In het oude en klassieke Latijn had het Latijnse alfabet geen onderscheid tussen hoofdletters en kleine letters, en de letters ⟨j u w⟩ bestonden niet. In plaats van ⟨j u⟩ werden ⟨i v⟩ respectievelijk gebruikt; ⟨I v⟩ vertegenwoordigde zowel klinkers als medeklinkers.
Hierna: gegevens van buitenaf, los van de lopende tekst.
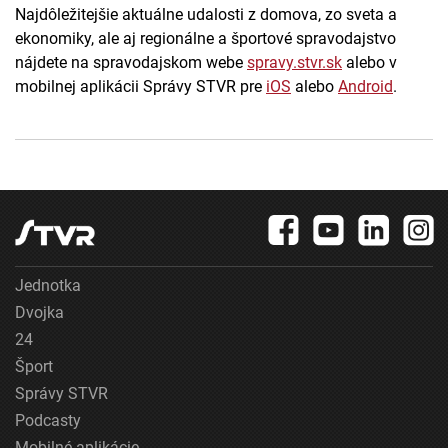
Najdôležitejšie aktuálne udalosti z domova, zo sveta a
ekonomiky, ale aj regionálne a športové spravodajstvo
nájdete na spravodajskom webe
spravy.stvr.sk
alebo v
mobilnej aplikácii Správy STVR pre
iOS
alebo
Android
.
Jednotka
Dvojka
24
Šport
Správy STVR
Podcasty
Mobilné aplikácie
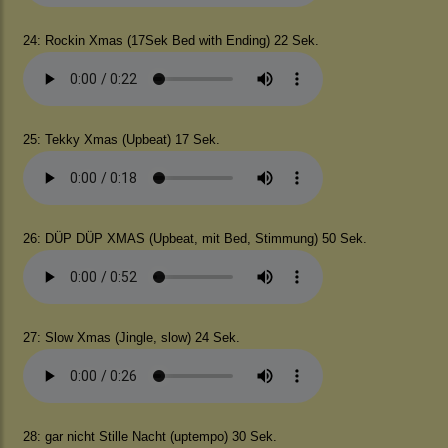
24: Rockin Xmas (17Sek Bed with Ending) 22 Sek.
25: Tekky Xmas (Upbeat) 17 Sek.
26: DÜP DÜP XMAS (Upbeat, mit Bed, Stimmung) 50 Sek.
27: Slow Xmas (Jingle, slow) 24 Sek.
28: gar nicht Stille Nacht (uptempo) 30 Sek.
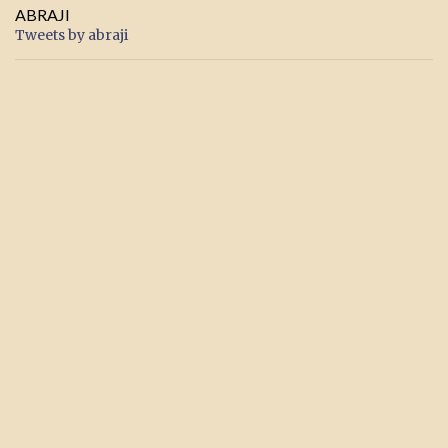
ABRAJI
Tweets by abraji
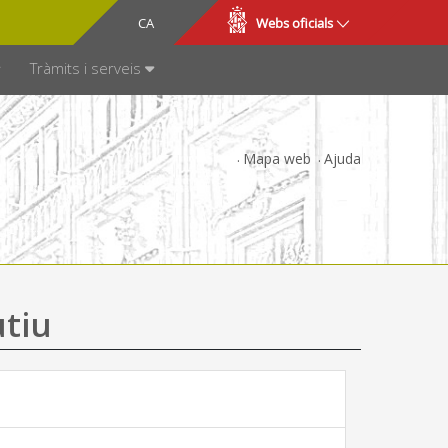
CA
ES
Webs oficials
SPARÈNCIA
Tràmits i serveis
Mapa web
Ajuda
utiu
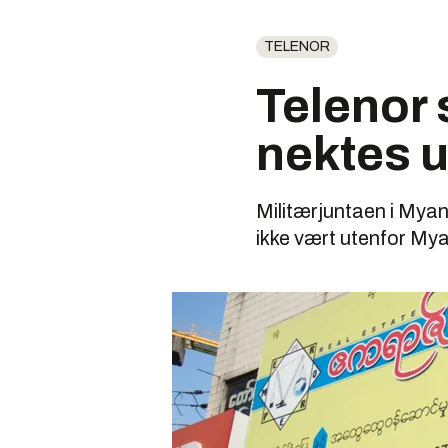
TELENOR
Telenor 
nektes u
Militærjuntaen i Myan
ikke vært utenfor Mya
De meeste lettervormen waren vergelijkbaar met moderne hoofdletters, zoals te zien is in de inscriptie uit het colosseum dat bovenaan het artikel wordt getoond.

De spellingssystemen die worden gebruikt in Latijnse woordenboeken en moderne edities van Latijnse teksten, gebruiken echter normaal gesproken ⟨j u⟩ in plaats van het klassieke tijdperk ⟨i v⟩. Sommige systemen gebruiken ⟨j v⟩ voor de medeklinkergeluiden /j w/ Behalve in de combinaties ⟨gu su qu⟩ waarvoor ⟨v⟩ nooit wordt gebruikt.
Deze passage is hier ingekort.